We are all unique beings – down to the tiniest speck of DNA. Sure, we’re the same in some areas, but for the most part, we’re unique, different, one-of-a-kind masterpieces made by God Himself. Cookie-cutter houses and cars are bad enough – do we really want to have or be cookie-cutter people, too?
What is wrong with us, that we can’t see that others have gone before us, so we can learn from their experiences? What’s wrong with us that we can’t see how far we’ve grown and yet recognize and have compassion toward others who are still growing? What’s wrong with us that following rules or guidelines has become too difficult or too bothersome? Where is our consideration for others? Our respect? Where is our love for one another?
Stop for a moment. Look around you. This world isn’t all about you. It’s not all about me, either. There are hurting people out there who need hope. There are people who are struggling to live the best they can who need encouragement. There are people out there who’ve worked many years to get where they are now, and they deserve our respect.
Paul wrote the Corinthians a message that bears repeating:
Love is patient, love is kind. It does not envy, it does not boast, it is not proud. It does not dishonor others, it is not self-seeking, it is not easily angered, it keeps no record of wrongs. Love does not delight in evil but rejoices with the truth. It always protects, always trusts, always hopes, always perseveres.

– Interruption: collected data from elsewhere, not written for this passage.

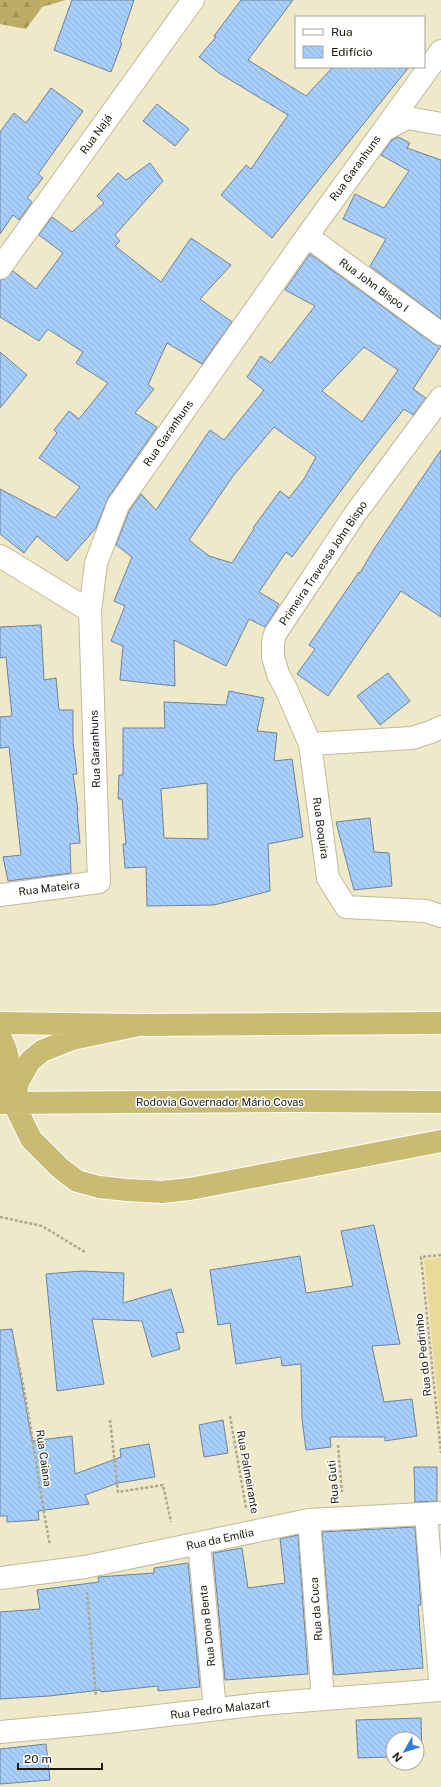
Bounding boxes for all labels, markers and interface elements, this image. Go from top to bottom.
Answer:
legend [295,16,425,68]
text: Rua [331,25,353,39]
text: Edifício [331,45,373,59]
street label: Rua Najá [78,112,114,156]
street label: Rua Garanhuns [327,133,383,203]
street label: Rua John Bispo I [337,256,411,314]
street label: Rua Garanhuns [141,397,195,468]
street label: Primeira Travessa John Bispo [277,499,369,627]
street label: Rua Garanhuns [88,709,102,788]
street label: Rua Boquira [311,796,331,860]
street label: Rua Mateira [18,878,80,898]
street label: Rodovia Governador Mário Covas [136,1096,304,1108]
street label: Rua do Pedrinho [413,1313,433,1397]
street label: Rua Caiana [34,1429,54,1487]
street label: Rua Palmeirante [235,1430,261,1514]
street label: Rua Guti [325,1460,341,1504]
street label: Rua da Emília [185,1526,255,1552]
street label: Rua da Cuca [308,1577,324,1641]
street label: Rua Dona Benta [197,1585,217,1667]
street label: Rua Pedro Malazart [170,1697,270,1721]
north arrow [385,1731,425,1771]
scale bar [18,1745,102,1771]
text: N [390,1750,405,1764]
text: 20 m [24,1752,52,1766]

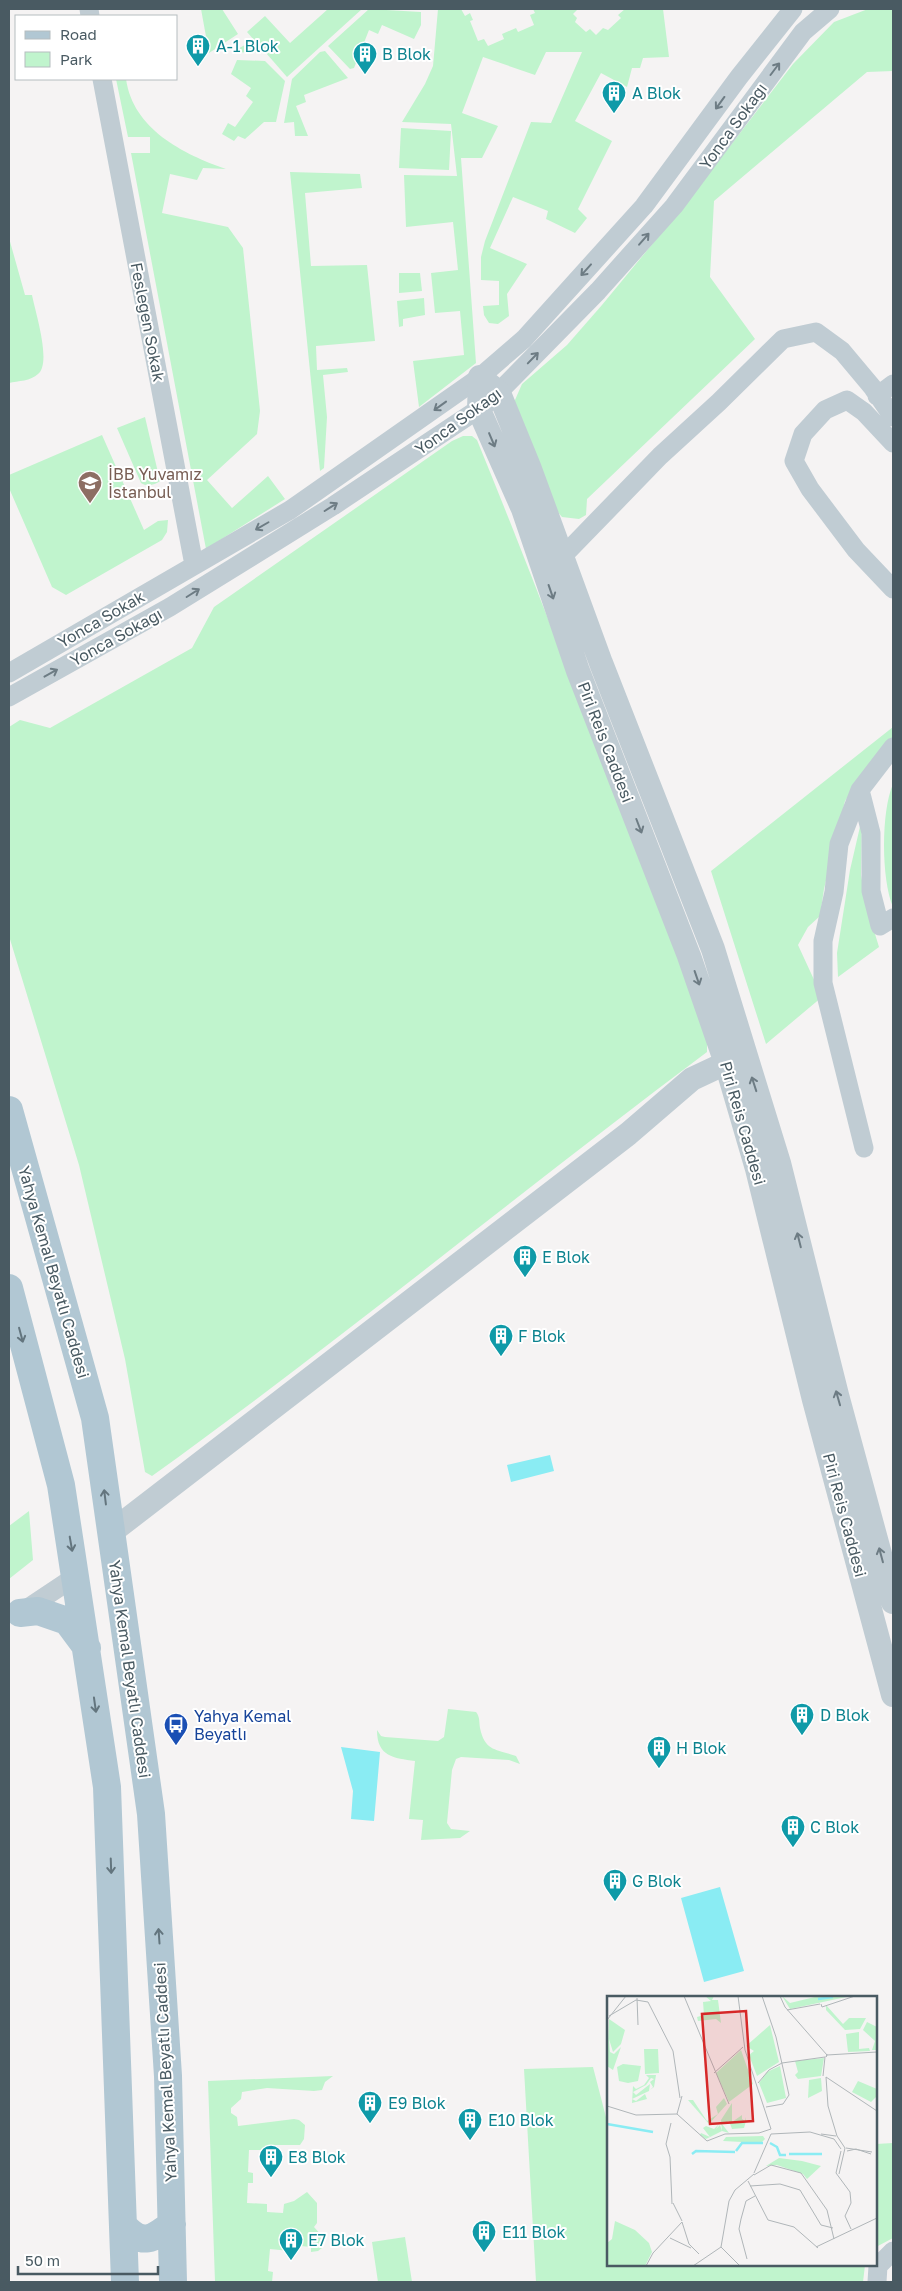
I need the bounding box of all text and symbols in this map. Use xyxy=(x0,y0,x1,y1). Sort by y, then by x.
legend xyxy=(15,15,178,80)
text: Road xyxy=(60,25,97,43)
building icon: A-1 Blok xyxy=(185,33,211,67)
place label: A-1 Blok xyxy=(216,36,279,56)
building icon: B Blok xyxy=(352,41,378,75)
place label: B Blok xyxy=(382,44,431,64)
text: Park xyxy=(60,50,93,68)
one-way arrow xyxy=(770,62,780,76)
street label: Yonca Sokağı xyxy=(695,79,771,173)
building icon: A Blok xyxy=(601,80,627,114)
place label: A Blok xyxy=(632,83,681,103)
one-way arrow xyxy=(715,96,726,109)
one-way arrow xyxy=(638,233,650,246)
street label: Fesleğen Sokak xyxy=(127,261,169,383)
one-way arrow xyxy=(581,264,592,277)
one-way arrow xyxy=(527,352,539,364)
street label: Yonca Sokağı xyxy=(411,383,505,459)
one-way arrow xyxy=(434,400,447,411)
one-way arrow xyxy=(489,433,498,448)
place label: İBB Yuvamız İstanbul xyxy=(108,464,202,502)
school or university icon: İBB Yuvamız İstanbul xyxy=(77,470,103,504)
one-way arrow xyxy=(323,502,337,512)
one-way arrow xyxy=(256,521,270,531)
one-way arrow xyxy=(547,584,556,599)
street label: Yonca Sokak xyxy=(54,586,148,652)
one-way arrow xyxy=(185,588,199,598)
street label: Yonca Sokağı xyxy=(67,604,165,670)
one-way arrow xyxy=(44,668,58,678)
street label: Piri Reis Caddesi xyxy=(574,679,638,805)
one-way arrow xyxy=(634,818,644,833)
one-way arrow xyxy=(693,969,702,985)
street label: Piri Reis Caddesi xyxy=(716,1059,770,1187)
one-way arrow xyxy=(749,1076,759,1092)
street label: Yahya Kemal Beyatlı Caddesi xyxy=(14,1164,94,1380)
one-way arrow xyxy=(794,1232,803,1248)
building icon: E Blok xyxy=(512,1244,538,1278)
place label: E Blok xyxy=(542,1247,590,1267)
building icon: F Blok xyxy=(488,1323,514,1357)
place label: F Blok xyxy=(518,1326,566,1346)
one-way arrow xyxy=(17,1327,27,1343)
one-way arrow xyxy=(833,1390,843,1406)
street label: Piri Reis Caddesi xyxy=(819,1451,871,1579)
one-way arrow xyxy=(100,1490,110,1506)
one-way arrow xyxy=(67,1536,77,1552)
one-way arrow xyxy=(875,1547,885,1563)
street label: Yahya Kemal Beyatlı Caddesi xyxy=(105,1559,155,1779)
one-way arrow xyxy=(91,1696,101,1712)
building icon: D Blok xyxy=(789,1702,815,1736)
place label: D Blok xyxy=(820,1705,870,1725)
place label: Yahya Kemal Beyatlı xyxy=(194,1706,291,1744)
bus stop icon: Yahya Kemal Beyatlı xyxy=(163,1712,189,1746)
building icon: H Blok xyxy=(646,1735,672,1769)
place label: H Blok xyxy=(676,1738,726,1758)
building icon: C Blok xyxy=(780,1814,806,1848)
place label: C Blok xyxy=(810,1817,859,1837)
one-way arrow xyxy=(106,1858,115,1874)
building icon: G Blok xyxy=(602,1868,628,1902)
place label: G Blok xyxy=(632,1871,682,1891)
one-way arrow xyxy=(154,1929,163,1945)
street label: Yahya Kemal Beyatlı Caddesi xyxy=(149,1962,181,2182)
inset map xyxy=(607,1996,877,2266)
building icon: E9 Blok xyxy=(357,2090,383,2124)
place label: E9 Blok xyxy=(388,2093,446,2113)
building icon: E10 Blok xyxy=(457,2107,483,2141)
place label: E10 Blok xyxy=(488,2110,554,2130)
building icon: E8 Blok xyxy=(258,2144,284,2178)
place label: E8 Blok xyxy=(288,2147,346,2167)
building icon: E11 Blok xyxy=(471,2219,497,2253)
place label: E11 Blok xyxy=(502,2222,566,2242)
building icon: E7 Blok xyxy=(278,2227,304,2261)
place label: E7 Blok xyxy=(308,2230,365,2250)
scale bar xyxy=(18,2244,158,2276)
text: 50 m xyxy=(25,2251,60,2269)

Love never fails. … And now these three remain: faith, hope and love. But the greatest of these is love. (1 Corinthians 13:4-8, 13 NIV)
In his letter to the Galatians, Paul also listed the fruits of the Spirit – the tangible results of what our lives reflect if we’re living God-honoring lives. “But the fruit of the Spirit is love, joy, peace, forbearance, kindness, goodness, faithfulness, gentleness and self-control.” (Galatians 5:22-23 NIV)
What does your life reflect from a professional standpoint? From a personal one? Is there an area or two where you need work? I do, and I intend to start on my knees.